Canon do offer the very nice 14mm f2.8L II lens I recently used for my horses shoot in Singapore, its very sharp and quite compact, however it is also has a very bulbous protruding front element that you can’t easilty get a filter onto. For video this is problematic as Neutral density filters are pretty much essential for daylight shooting at wide aperture whilst maintaining a shutter speed between 1/50th and 1/125th for natural looking motion. Front filters simply can’t be fitted to the Canon 14mm and the only option is to put filter gels behind the lens where there is a slot – not convenient.
Sigma and Tamron both make cheaper fixed 14mm lenses but neither is as sharp as the Canon and they have the same issues with filters. There is apparantly a remarkably inexpensive Korean manual focus 14mm f2.8 from Samyang coming out as well but I’ve never tried it.
Then there is the Sigma 12-24 f4.5-f5.6, lovely and wide but very slow aperture. I also have this lens and for a corrected (non-fisheye) lens it is about as wide as you can go and is very sharp. On a bright day its fine but no good for low light.
There are also a multitude of non-corrected fisheye lenses like the Canon 15mm f2.8 or Sigma 8mm f3.5 which some people ‘de-fish’ in software when shooting stills, however I’m really not sure how well that would work in video.
Which leads me to my current best solution, the Tokina 11-16mm f2.8 which I originally purchased for my Eos7D. Now this is a very sharp EF-S crop factor lens designed for the smaller 1.5 crop so it doesn’t cover the whole 35mm frame. It is f2.8 all the way through and has a nice wide manual focus ring.

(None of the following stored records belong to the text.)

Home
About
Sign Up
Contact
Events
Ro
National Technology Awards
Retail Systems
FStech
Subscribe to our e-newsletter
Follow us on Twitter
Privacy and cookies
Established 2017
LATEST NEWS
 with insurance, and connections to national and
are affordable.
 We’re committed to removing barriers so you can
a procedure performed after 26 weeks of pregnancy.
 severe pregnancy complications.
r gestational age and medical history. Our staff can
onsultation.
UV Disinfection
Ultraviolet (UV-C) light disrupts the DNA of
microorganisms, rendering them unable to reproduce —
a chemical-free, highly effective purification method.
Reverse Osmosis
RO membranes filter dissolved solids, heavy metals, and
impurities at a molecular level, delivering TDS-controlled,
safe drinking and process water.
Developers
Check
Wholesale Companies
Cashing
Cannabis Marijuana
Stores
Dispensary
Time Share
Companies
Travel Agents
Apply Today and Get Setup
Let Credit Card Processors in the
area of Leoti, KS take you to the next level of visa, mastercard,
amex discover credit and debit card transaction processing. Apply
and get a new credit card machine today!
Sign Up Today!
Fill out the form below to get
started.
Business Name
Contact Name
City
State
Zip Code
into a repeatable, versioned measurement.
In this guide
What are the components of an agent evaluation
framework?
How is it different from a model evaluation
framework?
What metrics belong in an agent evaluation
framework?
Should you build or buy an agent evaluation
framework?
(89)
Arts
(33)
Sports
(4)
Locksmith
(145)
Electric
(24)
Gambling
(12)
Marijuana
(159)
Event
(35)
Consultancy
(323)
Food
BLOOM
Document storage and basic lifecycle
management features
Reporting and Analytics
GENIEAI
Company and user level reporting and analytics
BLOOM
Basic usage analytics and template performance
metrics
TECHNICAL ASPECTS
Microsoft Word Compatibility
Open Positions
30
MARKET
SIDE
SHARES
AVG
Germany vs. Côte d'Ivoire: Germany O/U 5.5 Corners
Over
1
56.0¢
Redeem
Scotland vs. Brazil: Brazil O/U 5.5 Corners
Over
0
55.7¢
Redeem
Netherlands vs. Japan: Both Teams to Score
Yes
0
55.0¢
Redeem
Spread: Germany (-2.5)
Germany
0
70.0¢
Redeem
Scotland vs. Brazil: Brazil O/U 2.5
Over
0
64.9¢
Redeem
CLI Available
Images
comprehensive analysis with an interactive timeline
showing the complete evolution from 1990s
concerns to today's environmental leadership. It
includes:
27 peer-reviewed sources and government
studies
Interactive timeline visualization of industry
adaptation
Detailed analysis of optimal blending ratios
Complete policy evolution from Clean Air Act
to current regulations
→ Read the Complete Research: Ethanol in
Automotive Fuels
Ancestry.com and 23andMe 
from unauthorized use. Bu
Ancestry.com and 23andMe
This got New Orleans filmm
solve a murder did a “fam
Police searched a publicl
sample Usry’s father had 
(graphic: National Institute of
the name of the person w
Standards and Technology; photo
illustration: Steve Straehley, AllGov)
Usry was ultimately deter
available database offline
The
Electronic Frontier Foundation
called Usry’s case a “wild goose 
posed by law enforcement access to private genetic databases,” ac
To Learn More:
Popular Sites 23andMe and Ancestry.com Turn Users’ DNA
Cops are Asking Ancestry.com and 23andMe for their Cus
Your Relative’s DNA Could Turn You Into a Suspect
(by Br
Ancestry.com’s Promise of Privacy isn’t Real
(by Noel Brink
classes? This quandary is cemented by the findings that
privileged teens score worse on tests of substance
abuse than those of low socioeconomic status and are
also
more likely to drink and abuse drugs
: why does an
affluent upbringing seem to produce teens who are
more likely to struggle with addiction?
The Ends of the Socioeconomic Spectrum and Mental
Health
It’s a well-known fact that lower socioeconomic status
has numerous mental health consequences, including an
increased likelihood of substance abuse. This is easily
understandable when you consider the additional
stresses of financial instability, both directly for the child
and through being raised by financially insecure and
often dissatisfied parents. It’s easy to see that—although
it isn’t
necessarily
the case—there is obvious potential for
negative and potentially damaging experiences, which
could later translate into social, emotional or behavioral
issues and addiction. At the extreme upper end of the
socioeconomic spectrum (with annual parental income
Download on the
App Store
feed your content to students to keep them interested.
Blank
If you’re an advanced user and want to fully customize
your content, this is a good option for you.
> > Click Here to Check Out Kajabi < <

Tokina 11-16mm f2.8 mounted on the 1DmkIV
When fitted to a 1DmkIV it vignettes heavily at the 11mm end but when you start zooming in the vignette goes. By about 13mm its virtually gone and you can use the lens normally even when stopped down to f16. It really is quite sharp even in the corners and shows only minimal Chromatic abberation. The AF in stills mode is pretty average but in video I’d manual focus anyway so this is not a problem. Essentially what you have is a usable range of 13mm to 16mm which in 35mm terms would be approximately a 17-21mm f2.8.
Why would I choose this lens over say the Canon 14mm for video? simple – the Tokina has a 77mm front thread which can be used with screw in filters or in my case a Genus Wide Angle Mattebox (from about 13.5mm with no problems using an adapter ring, you can probably get 13mm with flexible cloth nun’s knickers instead of a fixed ring). You can also fit the popular Genus 77mm Fader ND filter to this lens but it will vignette from about 14mm, still pretty good.
Genus 77mm Fader ND filter fitted to the Tokina 11-16mm
Until Canon bring out something better this is currently the most practical fast aperture ultra-wide angle for video use on the 1DmkIV. I hope this New Year will see other innovative lens options and a Canon 14-24 f2.8 has been long rumoured, I just hope whatever comes out can take filters.